If you find yourself not knowing what to say when really senior people greet you, you’re not alone.

What are you supposed say? Does she really want to know how you’re doing? Has your boss told this senior person about the recent mistake you made? Should you give her an update on the new report you’ve been working on? Does she even know your name?!

Chances are, she was just being friendly. A detailed update on the new report would have been TMI but just saying “Great…” (like I was) is missing out on a chance to engage someone who could be important to your career.

Most of us realize that these are actually mini opportunities to raise your visibility and to leave an impression with someone you might not otherwise get “airtime” with. The trick is to turn these “watermelon” moments into such opportunities with the art of what I have been calling the “Greet and Give”: Greet the person and then quickly give them a sentence or two of useful information. 

This does mean you would have to do your homework and know what your senior managers really care about – something you should be doing anyway.

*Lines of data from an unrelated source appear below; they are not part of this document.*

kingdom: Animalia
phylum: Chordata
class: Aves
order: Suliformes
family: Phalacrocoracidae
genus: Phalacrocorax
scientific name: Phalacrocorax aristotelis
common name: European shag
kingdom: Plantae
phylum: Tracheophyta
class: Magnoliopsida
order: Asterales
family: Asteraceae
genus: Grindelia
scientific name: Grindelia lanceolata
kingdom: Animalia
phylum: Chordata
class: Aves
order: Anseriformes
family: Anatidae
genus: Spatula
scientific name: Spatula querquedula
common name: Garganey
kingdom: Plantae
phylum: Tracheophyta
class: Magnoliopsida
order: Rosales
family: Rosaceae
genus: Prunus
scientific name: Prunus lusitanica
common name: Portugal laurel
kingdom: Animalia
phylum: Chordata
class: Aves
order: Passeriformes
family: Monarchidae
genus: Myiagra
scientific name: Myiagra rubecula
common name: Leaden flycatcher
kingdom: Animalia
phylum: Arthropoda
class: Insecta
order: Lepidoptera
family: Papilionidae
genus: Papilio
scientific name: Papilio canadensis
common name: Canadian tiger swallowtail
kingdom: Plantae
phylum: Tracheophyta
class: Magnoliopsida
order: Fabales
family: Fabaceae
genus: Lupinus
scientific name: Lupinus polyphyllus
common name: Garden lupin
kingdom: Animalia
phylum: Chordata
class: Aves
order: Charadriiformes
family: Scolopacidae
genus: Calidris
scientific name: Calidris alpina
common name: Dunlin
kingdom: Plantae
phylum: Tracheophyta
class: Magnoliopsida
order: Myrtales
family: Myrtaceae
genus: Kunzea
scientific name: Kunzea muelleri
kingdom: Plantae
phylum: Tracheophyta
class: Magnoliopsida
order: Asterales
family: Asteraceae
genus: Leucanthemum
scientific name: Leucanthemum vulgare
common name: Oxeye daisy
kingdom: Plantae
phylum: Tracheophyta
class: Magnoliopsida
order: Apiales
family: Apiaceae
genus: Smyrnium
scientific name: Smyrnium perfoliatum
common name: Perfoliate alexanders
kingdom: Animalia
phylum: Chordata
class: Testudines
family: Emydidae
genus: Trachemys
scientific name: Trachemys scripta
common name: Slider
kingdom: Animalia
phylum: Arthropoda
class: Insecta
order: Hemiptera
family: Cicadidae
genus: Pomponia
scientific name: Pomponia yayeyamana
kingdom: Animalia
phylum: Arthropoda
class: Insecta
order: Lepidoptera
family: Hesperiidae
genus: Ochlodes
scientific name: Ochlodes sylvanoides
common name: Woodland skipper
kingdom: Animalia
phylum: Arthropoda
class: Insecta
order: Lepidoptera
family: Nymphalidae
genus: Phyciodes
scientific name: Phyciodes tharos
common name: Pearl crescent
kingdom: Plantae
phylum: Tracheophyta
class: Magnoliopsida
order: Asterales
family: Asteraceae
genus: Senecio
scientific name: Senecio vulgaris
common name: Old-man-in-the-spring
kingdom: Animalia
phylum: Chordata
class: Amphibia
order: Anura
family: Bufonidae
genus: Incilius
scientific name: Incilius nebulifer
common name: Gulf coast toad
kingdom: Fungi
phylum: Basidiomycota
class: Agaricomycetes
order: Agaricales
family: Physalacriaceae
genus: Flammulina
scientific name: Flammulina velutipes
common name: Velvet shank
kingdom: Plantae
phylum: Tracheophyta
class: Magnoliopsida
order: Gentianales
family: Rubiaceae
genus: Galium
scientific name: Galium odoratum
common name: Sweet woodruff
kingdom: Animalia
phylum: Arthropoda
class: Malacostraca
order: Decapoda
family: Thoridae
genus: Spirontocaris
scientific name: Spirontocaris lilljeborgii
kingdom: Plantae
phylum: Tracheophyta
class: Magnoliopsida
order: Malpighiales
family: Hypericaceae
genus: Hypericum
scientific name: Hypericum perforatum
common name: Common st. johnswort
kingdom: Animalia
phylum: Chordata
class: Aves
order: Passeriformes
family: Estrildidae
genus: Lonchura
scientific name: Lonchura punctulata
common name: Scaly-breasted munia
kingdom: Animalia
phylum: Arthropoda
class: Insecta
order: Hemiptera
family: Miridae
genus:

Always having a good sense of what they are focused on or even worried about is the secret to engaging them in a meaningful way.

The next time you bump into your manager’s boss, try something like “Hi – I am about to go see (insert important client name), I will let you know if we get any feedback on the project we are working on with them.”

Don’t overthink it. Avoid TMI (remember just 1-2 sentences). And PRACTICE.

Over time, you will find that you are more confident and less likely to botch another chance to boost your visibility.